#### PROMPT
Change "hiperinflacionit" to "inflacionit" in everything from the start of the data down through the line containing "Ministër i Financave". Return only those lines, with nothing else altered.

Entries drawn from a collection:
· · ·

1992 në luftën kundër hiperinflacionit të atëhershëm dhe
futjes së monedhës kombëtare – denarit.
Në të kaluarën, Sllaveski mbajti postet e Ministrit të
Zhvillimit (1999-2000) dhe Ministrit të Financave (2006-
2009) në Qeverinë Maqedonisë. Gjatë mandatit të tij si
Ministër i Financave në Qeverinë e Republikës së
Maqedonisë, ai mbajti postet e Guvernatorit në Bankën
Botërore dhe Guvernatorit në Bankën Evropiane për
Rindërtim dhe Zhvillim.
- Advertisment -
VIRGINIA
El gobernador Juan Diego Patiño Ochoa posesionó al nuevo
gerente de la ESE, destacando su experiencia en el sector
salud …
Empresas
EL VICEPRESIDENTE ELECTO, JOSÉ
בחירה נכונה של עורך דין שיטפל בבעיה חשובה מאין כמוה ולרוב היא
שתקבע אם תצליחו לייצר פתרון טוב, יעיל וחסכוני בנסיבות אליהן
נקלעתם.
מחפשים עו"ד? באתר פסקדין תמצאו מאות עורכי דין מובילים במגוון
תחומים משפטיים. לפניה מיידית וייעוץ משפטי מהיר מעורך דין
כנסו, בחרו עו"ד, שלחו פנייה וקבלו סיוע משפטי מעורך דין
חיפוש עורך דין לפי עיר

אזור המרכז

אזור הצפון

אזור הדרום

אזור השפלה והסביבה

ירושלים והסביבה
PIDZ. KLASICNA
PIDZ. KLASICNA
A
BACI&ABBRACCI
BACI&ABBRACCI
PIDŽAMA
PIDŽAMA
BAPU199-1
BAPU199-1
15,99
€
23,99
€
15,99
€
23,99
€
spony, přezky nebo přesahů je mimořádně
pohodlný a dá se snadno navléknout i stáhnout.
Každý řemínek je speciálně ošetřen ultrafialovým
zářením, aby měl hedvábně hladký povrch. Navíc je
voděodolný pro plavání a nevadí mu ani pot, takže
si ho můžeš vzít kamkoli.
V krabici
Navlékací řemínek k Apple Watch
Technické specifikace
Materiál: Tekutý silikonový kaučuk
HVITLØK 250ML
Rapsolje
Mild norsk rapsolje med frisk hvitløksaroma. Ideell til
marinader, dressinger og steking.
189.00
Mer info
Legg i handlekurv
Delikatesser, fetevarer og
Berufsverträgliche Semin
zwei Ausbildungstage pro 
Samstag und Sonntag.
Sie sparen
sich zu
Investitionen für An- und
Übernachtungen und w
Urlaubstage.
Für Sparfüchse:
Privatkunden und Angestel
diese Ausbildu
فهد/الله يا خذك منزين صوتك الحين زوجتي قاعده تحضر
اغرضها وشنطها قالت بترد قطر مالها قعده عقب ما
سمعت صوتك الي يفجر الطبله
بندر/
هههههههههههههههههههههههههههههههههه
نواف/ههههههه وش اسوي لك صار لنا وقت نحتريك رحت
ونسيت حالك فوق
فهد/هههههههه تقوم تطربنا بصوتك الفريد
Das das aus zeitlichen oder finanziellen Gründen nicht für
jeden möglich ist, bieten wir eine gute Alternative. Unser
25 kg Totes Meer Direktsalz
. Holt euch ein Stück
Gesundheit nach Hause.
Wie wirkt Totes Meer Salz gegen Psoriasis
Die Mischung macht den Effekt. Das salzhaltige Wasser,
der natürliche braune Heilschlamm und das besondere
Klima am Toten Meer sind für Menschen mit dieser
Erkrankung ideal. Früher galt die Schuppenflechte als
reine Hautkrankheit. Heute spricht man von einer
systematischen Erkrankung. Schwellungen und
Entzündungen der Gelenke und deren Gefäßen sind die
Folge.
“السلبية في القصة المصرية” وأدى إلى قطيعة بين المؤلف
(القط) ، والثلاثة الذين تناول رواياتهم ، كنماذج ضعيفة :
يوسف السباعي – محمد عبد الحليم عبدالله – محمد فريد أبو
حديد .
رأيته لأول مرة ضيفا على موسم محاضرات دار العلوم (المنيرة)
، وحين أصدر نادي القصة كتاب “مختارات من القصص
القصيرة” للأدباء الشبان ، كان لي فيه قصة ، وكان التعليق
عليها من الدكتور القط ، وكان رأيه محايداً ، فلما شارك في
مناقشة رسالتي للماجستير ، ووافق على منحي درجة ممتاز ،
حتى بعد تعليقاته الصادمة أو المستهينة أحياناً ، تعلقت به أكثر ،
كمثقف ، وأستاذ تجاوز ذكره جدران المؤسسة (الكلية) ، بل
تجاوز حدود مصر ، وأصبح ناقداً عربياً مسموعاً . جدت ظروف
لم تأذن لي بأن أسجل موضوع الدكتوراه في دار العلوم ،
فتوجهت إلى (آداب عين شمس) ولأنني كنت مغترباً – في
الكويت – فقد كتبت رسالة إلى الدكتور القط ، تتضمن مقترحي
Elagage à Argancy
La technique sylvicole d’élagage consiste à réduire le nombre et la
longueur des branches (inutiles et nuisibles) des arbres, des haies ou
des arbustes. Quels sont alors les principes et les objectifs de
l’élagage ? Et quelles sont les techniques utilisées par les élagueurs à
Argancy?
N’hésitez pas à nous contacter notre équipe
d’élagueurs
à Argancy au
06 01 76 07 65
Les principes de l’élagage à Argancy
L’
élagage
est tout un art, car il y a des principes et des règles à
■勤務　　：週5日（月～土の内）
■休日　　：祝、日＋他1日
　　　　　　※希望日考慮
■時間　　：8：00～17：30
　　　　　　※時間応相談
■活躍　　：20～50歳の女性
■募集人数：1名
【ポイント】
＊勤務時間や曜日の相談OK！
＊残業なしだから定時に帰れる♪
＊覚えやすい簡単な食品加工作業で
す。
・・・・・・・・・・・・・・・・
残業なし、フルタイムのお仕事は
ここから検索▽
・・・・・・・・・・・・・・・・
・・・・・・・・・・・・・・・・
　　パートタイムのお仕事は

· · ·

#### EXERCISE OUTPUT
1992 në luftën kundër inflacionit të atëhershëm dhe
futjes së monedhës kombëtare – denarit.
Në të kaluarën, Sllaveski mbajti postet e Ministrit të
Zhvillimit (1999-2000) dhe Ministrit të Financave (2006-
2009) në Qeverinë Maqedonisë. Gjatë mandatit të tij si
Ministër i Financave në Qeverinë e Republikës së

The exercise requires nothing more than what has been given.